Order books were more than three times oversubscribed and retail investors received roughly 30% of the allocation. A bank estimate puts total retail and passive inflows into SPCX as high as $50 billion.

The S&P 500 reached a record high of 7,620.90 before the listing and was trading near 7,421 as markets absorbed the placement. S&P Dow Jones Indices confirmed its eligibility rules earlier in June, which prevents SPCX from joining the S&P 500 for at least 12 months. Some Nasdaq-100 and Russell index funds may be required to buy roughly $22 billion to $27 billion of SPCX, creating large passive inflows.

On the weekly chart the index remains in a long-term uptrend with higher highs and higher lows since the April 2025 low. Key historical support zones are near 4,835, between 6,250 and 6,300, and an immediate support area just below 7,000. Price sits inside an ascending channel that began at the April 2025 bottom and the weekly Relative Strength Index is just under 70.

Daily indicators show the index bounced from the 55-day exponential moving average, while the 21-day EMA currently caps the recovery. The 38.2% Fibonacci retracement is at 7,122.20 and the 50% retracement is near 6,968, which overlaps the weekly support area. A move to 6,968 would be an 8.6% drop from the record high. A daily close below that level would expose the 61.8% retracement near 6,814.66. Volatility measures such as the Bollinger Band Width Percentile are near levels seen at the April bottom.
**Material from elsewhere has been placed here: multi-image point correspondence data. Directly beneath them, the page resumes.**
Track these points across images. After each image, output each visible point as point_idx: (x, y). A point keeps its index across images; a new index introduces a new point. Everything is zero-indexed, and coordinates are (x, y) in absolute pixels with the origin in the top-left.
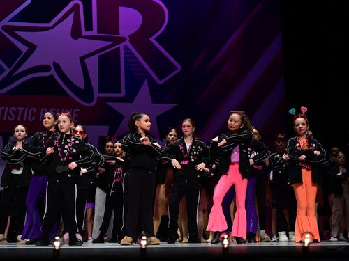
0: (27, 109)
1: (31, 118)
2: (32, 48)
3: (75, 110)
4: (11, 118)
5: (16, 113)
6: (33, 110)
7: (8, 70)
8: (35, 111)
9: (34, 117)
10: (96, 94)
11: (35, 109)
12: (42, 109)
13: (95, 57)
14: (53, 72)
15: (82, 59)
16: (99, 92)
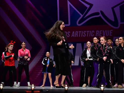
0: (90, 31)
1: (92, 35)
2: (91, 5)
3: (111, 31)
4: (84, 35)
5: (86, 33)
6: (93, 32)
7: (82, 16)
8: (94, 32)
9: (93, 35)
10: (120, 23)
11: (94, 31)
12: (97, 31)
13: (118, 7)
14: (100, 15)
15: (113, 8)
16: (121, 22)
SpaceX reported roughly $19 billion in revenue and has not posted overall profitability. Some analyst valuation approaches place the company materially below the $1.77 trillion IPO valuation. Lock-up terms for insiders and large shareholders could release additional shares later, depending on those agreements.

Traders and portfolio managers will monitor trading volumes and index flows in the coming weeks to see whether the S&P 500 holds above the 7,000 support area or moves toward lower retracement zones.